**What the task requires**
Could you carry the text about tiger poaching at Ranthambore further, picking up right after its final line?

--- Reading text ---

We could no longer find them.

And Fateh Singh felt that they were missing and maybe they could have been poached.

And I said, "No, not possible.

Who would poach these incredibly beautiful animals?"

But then began our year of horror.

Poachers started to be caught with skins.

(tool twangs) It knocked Fateh Singh and me out.

We just couldn't believe that this was a possibility.

- [Reporter] The price of bones is soaring as tiger numbers plummet.

India's tigers are being murdered so the Chinese can turn their bones into folk cures for fevers and rheumatism.

- I think the population all over India is going down.

I think the primary reason for this is poaching and the bone trade to meet the Chinese demand for medicinal derivatives.

I think the tiger faces probable extinction in the next decade.

- Fateh Singh had no time for poachers.

If he found a poacher, he'd charge after him, take him to jail.

He believed that that was the only way Ranthambore would survive.

And he was beaten up himself.

He nearly died.

His driver jumped on his body to save him and took the beating.

This is a letter my tiger guru Fateh Singh wrote at that time.

"It is a massacre.

--- Source information ---

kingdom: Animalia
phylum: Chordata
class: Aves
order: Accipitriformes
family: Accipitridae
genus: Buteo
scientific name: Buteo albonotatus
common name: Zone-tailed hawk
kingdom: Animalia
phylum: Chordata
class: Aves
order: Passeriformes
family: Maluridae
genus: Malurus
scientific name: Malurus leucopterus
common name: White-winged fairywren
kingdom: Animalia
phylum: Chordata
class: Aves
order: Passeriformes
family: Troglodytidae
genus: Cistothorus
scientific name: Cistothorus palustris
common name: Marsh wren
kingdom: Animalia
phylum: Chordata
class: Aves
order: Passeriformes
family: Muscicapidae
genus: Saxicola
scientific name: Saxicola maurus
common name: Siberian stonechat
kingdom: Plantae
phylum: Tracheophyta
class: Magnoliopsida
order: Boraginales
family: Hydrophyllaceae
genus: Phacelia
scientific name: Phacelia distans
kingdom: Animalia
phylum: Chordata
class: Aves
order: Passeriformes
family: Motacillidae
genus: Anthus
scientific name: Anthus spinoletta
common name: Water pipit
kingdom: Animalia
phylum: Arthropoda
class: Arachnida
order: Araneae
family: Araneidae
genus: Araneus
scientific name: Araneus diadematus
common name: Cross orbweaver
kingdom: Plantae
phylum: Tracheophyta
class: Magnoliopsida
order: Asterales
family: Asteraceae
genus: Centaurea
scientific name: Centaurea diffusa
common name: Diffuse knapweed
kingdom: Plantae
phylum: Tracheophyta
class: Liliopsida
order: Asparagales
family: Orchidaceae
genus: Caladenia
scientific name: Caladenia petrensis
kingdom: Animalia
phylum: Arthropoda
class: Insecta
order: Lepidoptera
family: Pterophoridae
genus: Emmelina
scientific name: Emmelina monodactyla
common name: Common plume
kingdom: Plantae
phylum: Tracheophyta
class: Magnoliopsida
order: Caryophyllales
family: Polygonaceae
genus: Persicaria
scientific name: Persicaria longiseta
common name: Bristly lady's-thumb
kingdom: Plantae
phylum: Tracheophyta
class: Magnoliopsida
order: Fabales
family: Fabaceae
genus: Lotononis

---

**Answer below**
When the police chief showed me the skin, I could not control myself.

Tears were rolling down my cheeks.

It's heartbreaking, and sometimes I feel guilty that I taught them to have faith in human beings.

All the tigers were shot at point blank range, just innocently looking at the man with the gun."

I think both Fateh and I felt that over the years we'd worked very hard with the tigers, they'd lost their fear of man.

And they treated the poachers in the friendliest of ways, and they lost their lives.

Because by now we had learned to identify individuals by their stripes, we could say with certainty that 30 tigers, tigers that we knew, were gone.

Around the lakes, just 15 terrified tigers remained, and I was determined to do all I could to keep them alive.